So much for staying within 10 miles of home. After weeks of laying low, Colorado drivers got into their vehicles this holiday weekend and drove, and drove and drove.
“Memorial Day kicked travel up into a higher gear,” said Matt Clement, vice president of marketing at Arrivalist, which produces a Daily Travel Index.
The index uses GPS data from personal mobile devices to anonymously track how much people are moving around. It subtracts out flights, work commutes, freight traffic and short trips of under 50 miles.
Alaska led the nation for the increase in road trips of 250 miles or more during the Memorial Day weekend. But getting around in that massive state is a long-haul affair.
Within the continental U.S., Colorado drivers recorded the largest percentage increase at 185% in trips of 250 miles or more this past weekend versus the prior ones, according to the Daily Travel Index.

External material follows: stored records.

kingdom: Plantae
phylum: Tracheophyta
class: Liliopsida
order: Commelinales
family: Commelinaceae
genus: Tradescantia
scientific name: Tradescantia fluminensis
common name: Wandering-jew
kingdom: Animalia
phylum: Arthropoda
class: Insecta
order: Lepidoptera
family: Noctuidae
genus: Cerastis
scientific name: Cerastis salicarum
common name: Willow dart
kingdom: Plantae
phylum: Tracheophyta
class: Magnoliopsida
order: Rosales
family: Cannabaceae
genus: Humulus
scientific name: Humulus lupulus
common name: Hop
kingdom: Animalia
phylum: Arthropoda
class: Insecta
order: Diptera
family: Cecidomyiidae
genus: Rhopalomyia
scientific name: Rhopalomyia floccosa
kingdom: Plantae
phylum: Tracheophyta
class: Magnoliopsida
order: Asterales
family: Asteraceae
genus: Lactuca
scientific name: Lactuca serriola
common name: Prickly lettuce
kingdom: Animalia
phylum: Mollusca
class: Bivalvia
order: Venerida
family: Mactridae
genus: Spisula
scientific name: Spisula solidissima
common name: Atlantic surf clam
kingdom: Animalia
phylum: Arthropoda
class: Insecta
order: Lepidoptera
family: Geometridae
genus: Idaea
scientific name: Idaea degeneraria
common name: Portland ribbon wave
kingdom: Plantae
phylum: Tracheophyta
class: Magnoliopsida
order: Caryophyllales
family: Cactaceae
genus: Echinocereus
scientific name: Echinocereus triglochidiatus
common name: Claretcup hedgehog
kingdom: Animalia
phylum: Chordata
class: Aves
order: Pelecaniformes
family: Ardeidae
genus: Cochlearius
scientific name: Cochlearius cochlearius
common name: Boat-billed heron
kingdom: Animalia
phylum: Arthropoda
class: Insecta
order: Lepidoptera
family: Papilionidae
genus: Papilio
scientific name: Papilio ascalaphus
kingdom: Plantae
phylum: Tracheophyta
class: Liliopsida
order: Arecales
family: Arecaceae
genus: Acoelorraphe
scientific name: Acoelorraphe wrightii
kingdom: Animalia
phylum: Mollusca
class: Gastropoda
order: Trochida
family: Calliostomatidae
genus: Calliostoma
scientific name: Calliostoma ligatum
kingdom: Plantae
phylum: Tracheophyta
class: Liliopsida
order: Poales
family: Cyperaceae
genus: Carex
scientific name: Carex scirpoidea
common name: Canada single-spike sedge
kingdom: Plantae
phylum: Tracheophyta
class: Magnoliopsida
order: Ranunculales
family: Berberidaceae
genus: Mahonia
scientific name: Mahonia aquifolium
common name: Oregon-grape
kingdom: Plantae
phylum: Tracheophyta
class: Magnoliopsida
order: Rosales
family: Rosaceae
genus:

Where precisely they went is something the index doesn’t track, but having an extra day off appears to have encouraged more distant ventures. Trips from 100 to 250 miles were also up sharply in Colorado this past weekend, a sign that many Front Range residents probably headed up into the mountains, Clement said.
The amount of traffic in that range by Colorado drivers in the state approximated a Valentine’s Day weekend in the state. Shorter trips of 50 to 100 miles were still only half of the average February weekend.
Texas, Oklahoma, Nebraska, Kansas and Arizona also saw some large increases in long trips. Clement can’t say for sure, but he thinks a fair share of those travelers made it to Colorado.
The low point in road trips in Colorado came on March 27, and for weeks, people in the state largely hunkered down. But gradually they have been venturing out. Overall, road trips of 50 miles or more by residents of the state are up 144% from the bottom.
Nationally, May 22-23 saw a 48.5% increase in road travel compared to the weekend of May 15-16. It marked the biggest weekend-over-weekend increase in road trips this year.
In a few spots, like the Jersey Shore and Lake of the Ozarks, visits were actually up compared to the holiday weekend last year. Mount Rushmore, Lake Tahoe, Lake Norman, Half Moon Bay, Lake Powell and Grand Tetons National Park ran at 80% to 100% of their 2019 level of holiday activity.
But on the whole, traffic is down. Memorial Day weekend trips were only 68.2% of the trips made on the MLK Day weekend and 56.1% of the levels seen on Labor Day weekend last year, according to Arrivalist.
Clement notes that Americans used to consider 300 miles the cutoff where flying made more senes than driving. That number has since moved up to 500 miles, which means the state may see more visitors drive rather than fly in this summer.